Clinics will be Oct. 5, at the County Highway Garage, 957 Centerville Road, Pulaski, and Nov. 2, at the County Highway Garage, 31 Schaad Drive, Scriba.
Both clinics are from 6 to 8 p.m.
The health department suggests a $7 donation per animal to help cover the cost of the rabies clinics, but no one will be turned away.
Dogs should be leashed.
Cats and pet ferrets should be in a carrier.
Please leave sick pets at home.
Dogs, cats and ferrets should receive their first rabies vaccine at three months of age.
Ferrets must be vaccinated annually.
Dogs and cats require a second vaccination within one year of the first, and every three years thereafter.
In order for pets to receive the 3-year booster shot, owners need to show that their pet was previously vaccinated.
Owners should bring their pet’s last rabies vaccination certificate with them to the clinic.
The vast majority of rabies cases occur with wild animals such as raccoons, skunks, bats and foxes.
Public Health Director Jiancheng Huang advises people to try to avoid any contact with bats, especially one that is outdoors during daylight, on the ground, or appears to be paralyzed.
If a bat is found in the home, the health department advises residents to capture the bat so it may be tested for rabies.
The state Department of Health has developed a short video with instructions on how to safely capture a bat indoors.
To view the video, go to http://www.health.ny.gov/diseases/communicable/zoonoses/rabies/
Any time a person or pet is bitten by a domestic or wild animal, and any time that a person or pet comes in physical contact with a bat or a sick or suspicious-acting animal, the incident should be immediately reported to the County Health Department.
To report a possible exposure, call the Health Department weekdays at 349-3564 or 1-800-596-3200, ext. 3564.
In an emergency during evenings, weekends, or holidays, call the health department’s answering service at 341-0086.
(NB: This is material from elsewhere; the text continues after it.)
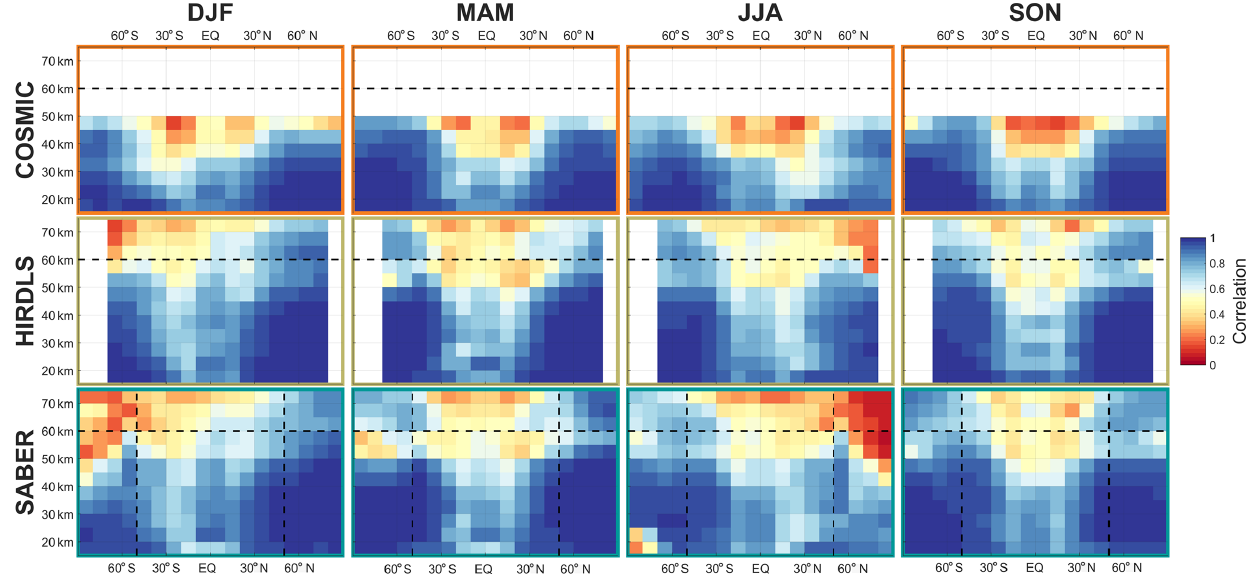
Figure 11. Correlations between multi-reanalysis mean (MRM) sampled temperatures and each instrument, decomposed by latitude, altitude and season. Dashed line at 60km in altitude indicates the approximate height of the transition from a six-reanalysis MRM to a two-reanalysis MRM; dashed lines at 50 ◦ S and 50 ◦ N indicate the boundary of full and partial SABER coverage. See Supplement Figs. S1–S6 for individual satellite–reanalysis comparisons.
To reduce the risk of rabies in animals and humans, people should take the following steps:
– Make sure that dogs, cats and pet ferrets have current rabies vaccines. The rabies vaccination is the most effective way of protecting pets and humans from rabies.
– Do not feed pets outdoors.
– Never try to feed a wild animal.
– Do not approach or touch unfamiliar animals.
– Avoid any animal with symptoms of rabies.
– Block any openings into the home that an animal may get through.
– Keep tamper-proof lids on outside garbage cans so animals are not attracted to your property.
– Teach children basic rules about protecting themselves from strange and unfamiliar animals.